SynAct’s drug candidate, resomelagon (AP1189), is a once-daily oral selective melanocortin agonist. resomelagon (AP1189) selectively stimulates the melanocortin receptors that are directly involved in inflammation and its resolution without stimulating the adrenal glands to release cortisol. This selectivity enables resomelagon (AP1189) to exert its anti-inflammatory and immune resolution effects in a steroid-free manner without the significant safety, tolerability, and side effect issues associated with adrenocorticotropic hormone (ACTH) based therapies. Resomelagon (AP1189) is also a biased agonist that does not stimulate melanocortin pathways that are responsible for off-target activity like skin hyperpigmentation.

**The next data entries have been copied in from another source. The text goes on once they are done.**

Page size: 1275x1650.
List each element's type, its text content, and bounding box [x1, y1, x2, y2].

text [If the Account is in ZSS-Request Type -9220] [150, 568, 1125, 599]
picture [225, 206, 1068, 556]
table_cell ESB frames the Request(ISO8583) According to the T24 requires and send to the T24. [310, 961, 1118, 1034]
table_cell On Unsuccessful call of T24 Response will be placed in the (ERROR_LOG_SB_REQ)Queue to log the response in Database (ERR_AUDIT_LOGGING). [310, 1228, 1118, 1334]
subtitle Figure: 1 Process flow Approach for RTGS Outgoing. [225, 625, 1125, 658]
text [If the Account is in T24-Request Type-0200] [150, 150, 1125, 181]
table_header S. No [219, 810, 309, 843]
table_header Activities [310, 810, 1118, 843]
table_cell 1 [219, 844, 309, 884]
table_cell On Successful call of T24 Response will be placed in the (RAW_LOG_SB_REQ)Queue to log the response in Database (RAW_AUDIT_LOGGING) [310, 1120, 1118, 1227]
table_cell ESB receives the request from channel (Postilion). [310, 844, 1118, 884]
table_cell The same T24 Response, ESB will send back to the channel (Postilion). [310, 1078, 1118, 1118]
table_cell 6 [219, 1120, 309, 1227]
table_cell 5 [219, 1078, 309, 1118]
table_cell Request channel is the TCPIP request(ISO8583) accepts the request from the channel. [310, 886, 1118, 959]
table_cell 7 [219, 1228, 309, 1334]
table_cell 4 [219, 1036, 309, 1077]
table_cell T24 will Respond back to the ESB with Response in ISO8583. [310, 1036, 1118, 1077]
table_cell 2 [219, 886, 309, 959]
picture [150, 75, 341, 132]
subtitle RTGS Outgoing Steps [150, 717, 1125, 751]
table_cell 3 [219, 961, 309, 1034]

The company is evaluating resomelagon (AP1189) in three Phase 2 clinical programs: rheumatoid arthritis (RA), idiopathic membranous nephropathy (iMN), a form of nephrotic syndrome, and virus-induced respiratory insufficiency (VIRI) like that seen in COVID-19. In 2021, SynAct successfully completed Phase 2a trials in early severe RA and in hospitalized patients with COVID-19-induced respiratory insufficiency. Also in 2021, SynAct successfully tested a new oral solid tablet formulation of resomelagon (AP1189) in healthy volunteers and filed additional composition patents that should provide molecule exclusivity past 2040.

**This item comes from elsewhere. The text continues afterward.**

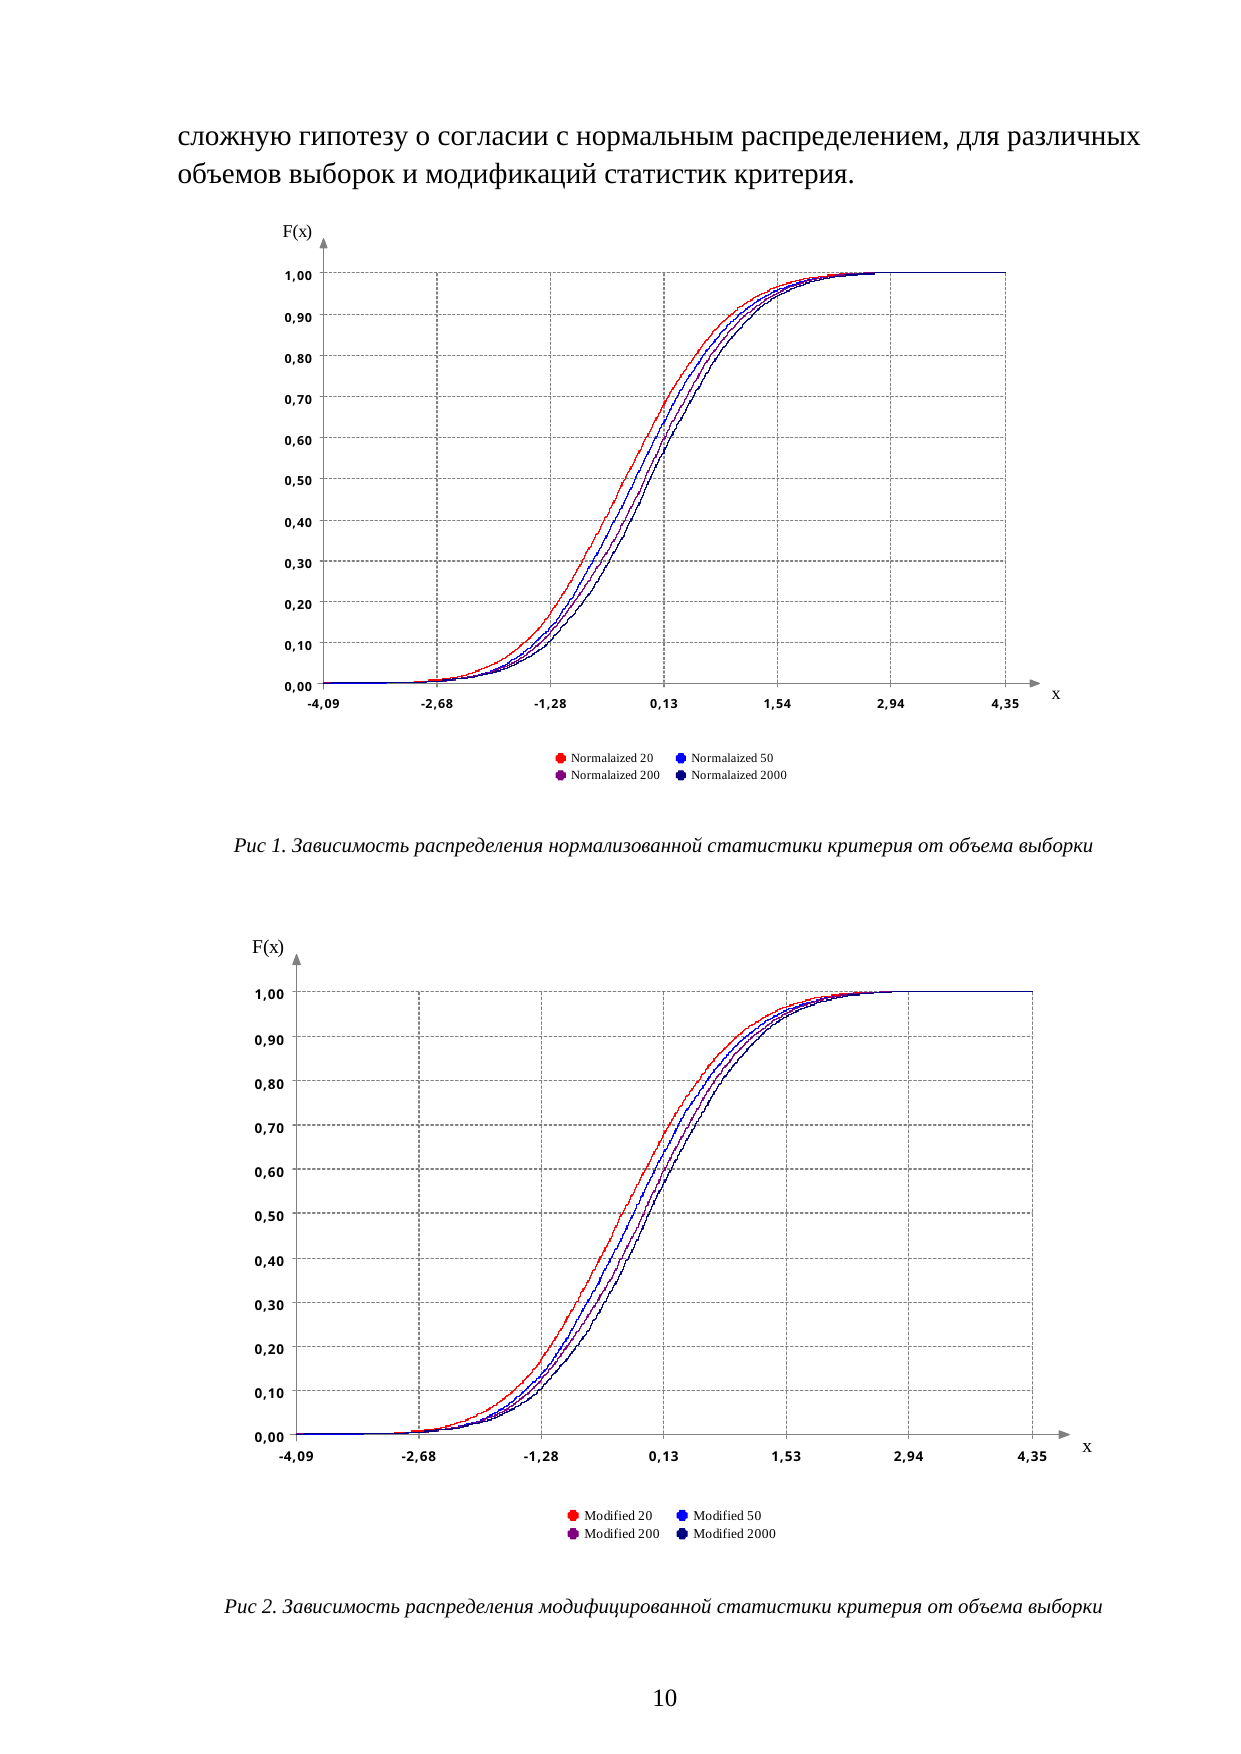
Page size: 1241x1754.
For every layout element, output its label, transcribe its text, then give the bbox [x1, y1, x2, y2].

text Рис 1. Зависимость распределения нормализованной статистики критерия от объема выборки [177, 833, 1152, 857]
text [177, 118, 1152, 190]
text Рис 2. Зависимость распределения модифицированной статистики критерия от объема выборки [177, 1594, 1152, 1618]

In 2022, the Company initiated two new Phase 2 clinical trials in RA: EXPAND a Phase 2b trial in newly diagnosed RA patients experiencing severe disease activity and RESOLVE a Phase 2a/b trial in RA patients experiencing an incomplete or loss of response to methotrexate. In addition, the ongoing Phase 2a iMN trial was amended in 2022 to introduce the new oral tablet dosage form and to increase the treatment period to 3 months. Topline results from all three studies are expected in the second half of 2023.

Phase 1 Development

In the Phase 1 clinical assessment, 2 weeks of once-daily dosing of resomelagon (AP1189) supported continued development as a once-daily orally dosed medication. The plasma concentration needed induce pharmacological efficacy was reached within 1.5 hours of dosing and daily exposure is increased until steady state has been reached following 5-6 days of treatment after which no further drug accumulation was observed.

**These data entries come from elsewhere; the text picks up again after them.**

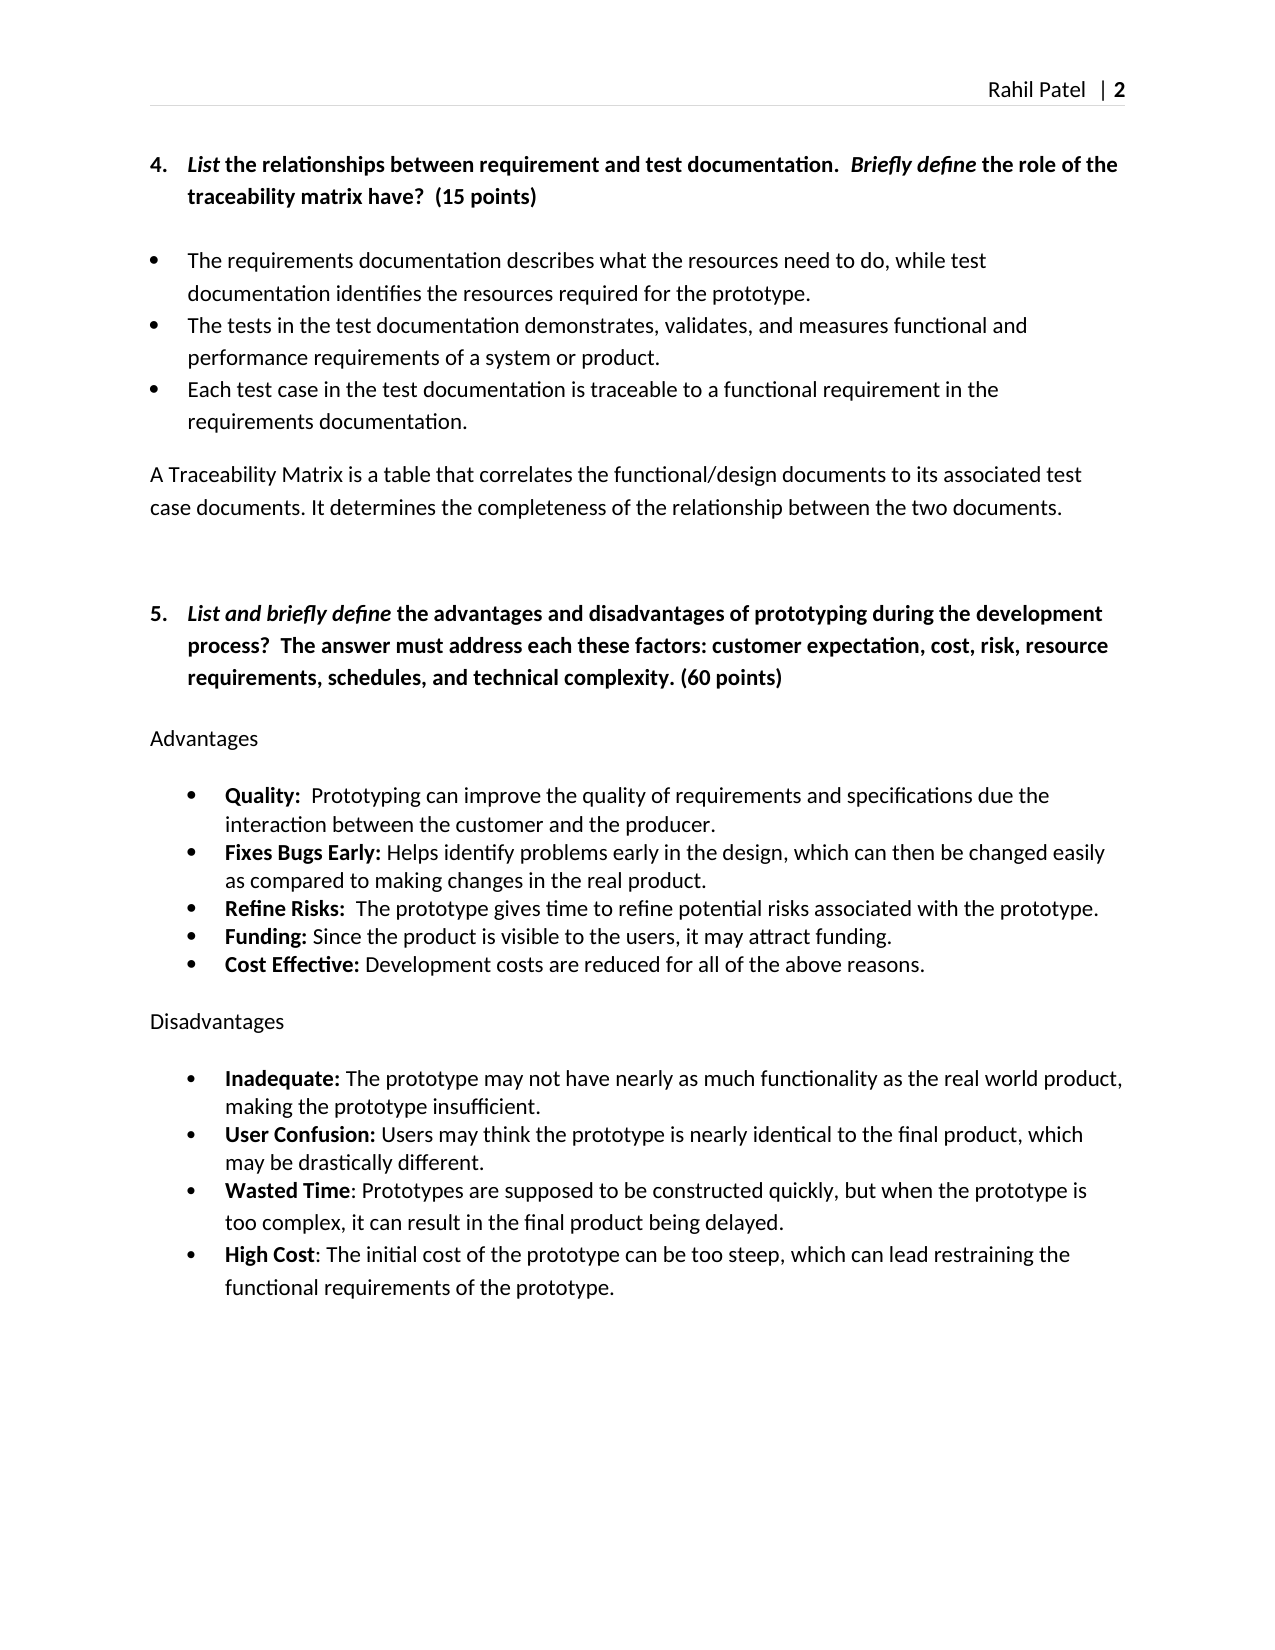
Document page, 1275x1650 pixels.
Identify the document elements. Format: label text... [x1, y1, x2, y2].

list Quality: Prototyping can improve the quality of requirements and specifications due the interaction between the customer and the producer. [187, 782, 1125, 838]
list Cost Effective: Development costs are reduced for all of the above reasons. [187, 950, 1125, 978]
list Inadequate: The prototype may not have nearly as much functionality as the real world product, making the prototype insufficient. [187, 1064, 1125, 1120]
list List and briefly define the advantages and disadvantages of prototyping during the development process? The answer must address each these factors: customer expectation, cost, risk, resource requirements, schedules, and technical complexity. (60 points) [150, 599, 1125, 691]
list High Cost: The initial cost of the prototype can be too steep, which can lead restraining the functional requirements of the prototype. [187, 1241, 1125, 1301]
list Refine Risks: The prototype gives time to refine potential risks associated with the prototype. [187, 894, 1125, 922]
list Funding: Since the product is visible to the users, it may attract funding. [187, 922, 1125, 950]
list The requirements documentation describes what the resources need to do, while test documentation identifies the resources required for the prototype. [150, 247, 1125, 307]
list Each test case in the test documentation is traceable to a functional requirement in the requirements documentation. [150, 375, 1125, 436]
list List the relationships between requirement and test documentation. Briefly define the role of the traceability matrix have? (15 points) [150, 150, 1125, 210]
text A Traceability Matrix is a table that correlates the functional/design documents to its associated test case documents. It determines the completeness of the relationship between the two documents. [150, 461, 1125, 521]
subtitle Advantages [150, 724, 1125, 752]
list Wasted Time: Prototypes are supposed to be constructed quickly, but when the prototype is too complex, it can result in the final product being delayed. [187, 1176, 1125, 1236]
list User Confusion: Users may think the prototype is nearly identical to the final product, which may be drastically different. [187, 1120, 1125, 1176]
list The tests in the test documentation demonstrates, validates, and measures functional and performance requirements of a system or product. [150, 311, 1125, 371]
subtitle Disadvantages [150, 1007, 1125, 1035]
list Fixes Bugs Early: Helps identify problems early in the design, which can then be changed easily as compared to making changes in the real product. [187, 838, 1125, 894]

Importantly, no treatment limiting adverse events were identified following multiple dosing and doses used in the ongoing Phase 2a studies (50 and 100 mg) were found to be safe and well tolerated.

About Synact Pharma

SynAct Pharma is a clinical stage biotechnology company focused on resolving inflammation with melanocortin biology. Selective activation of the melanocortin system can help the immune system resolve excessive or chronic inflammation.